◆ TASK PROMPT ◆
Reproduce, word for word, every line starting at the line that contains "Formation hybride" and ending with the final line of the entries.

Stored data entries
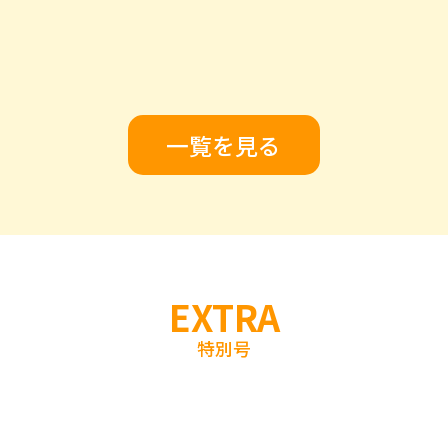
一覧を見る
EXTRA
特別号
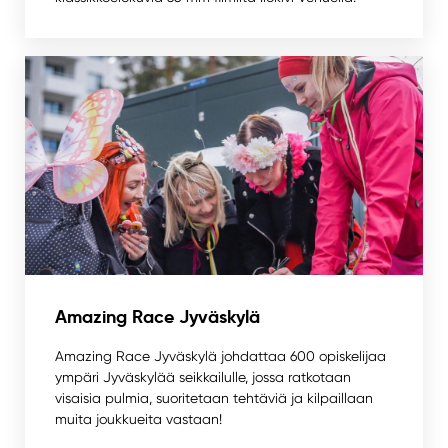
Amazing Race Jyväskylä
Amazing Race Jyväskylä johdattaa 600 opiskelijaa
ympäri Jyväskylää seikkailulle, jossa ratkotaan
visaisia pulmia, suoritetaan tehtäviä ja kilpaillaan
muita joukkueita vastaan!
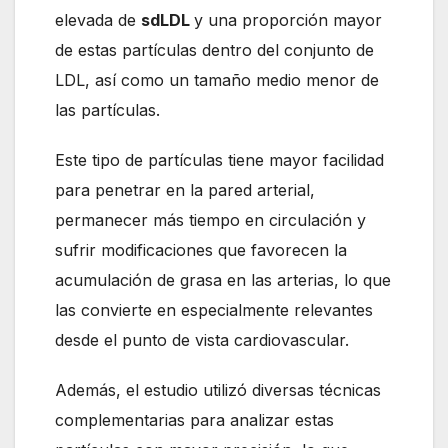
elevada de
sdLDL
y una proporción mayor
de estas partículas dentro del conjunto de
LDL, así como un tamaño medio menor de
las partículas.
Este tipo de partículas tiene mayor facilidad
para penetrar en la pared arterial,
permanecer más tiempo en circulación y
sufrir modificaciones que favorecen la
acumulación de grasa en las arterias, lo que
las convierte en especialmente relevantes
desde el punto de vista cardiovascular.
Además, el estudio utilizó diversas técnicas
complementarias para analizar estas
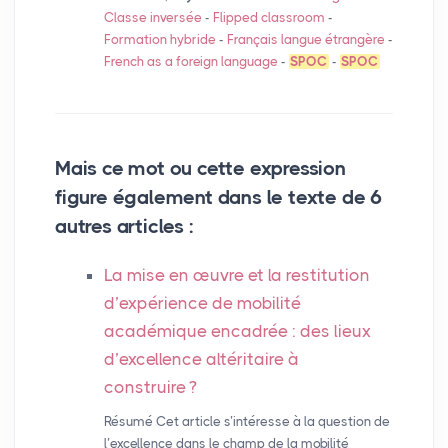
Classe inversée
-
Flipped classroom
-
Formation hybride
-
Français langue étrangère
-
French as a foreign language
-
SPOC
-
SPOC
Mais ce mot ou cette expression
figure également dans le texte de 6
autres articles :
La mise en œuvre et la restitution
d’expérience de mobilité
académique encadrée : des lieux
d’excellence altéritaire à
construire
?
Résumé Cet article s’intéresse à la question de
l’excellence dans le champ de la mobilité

◆ EXERCISE ANSWER ◆
Formation hybride
-
Français langue étrangère
-
French as a foreign language
-
SPOC
-
SPOC
Mais ce mot ou cette expression
figure également dans le texte de 6
autres articles :
La mise en œuvre et la restitution
d’expérience de mobilité
académique encadrée : des lieux
d’excellence altéritaire à
construire
?
Résumé Cet article s’intéresse à la question de
l’excellence dans le champ de la mobilité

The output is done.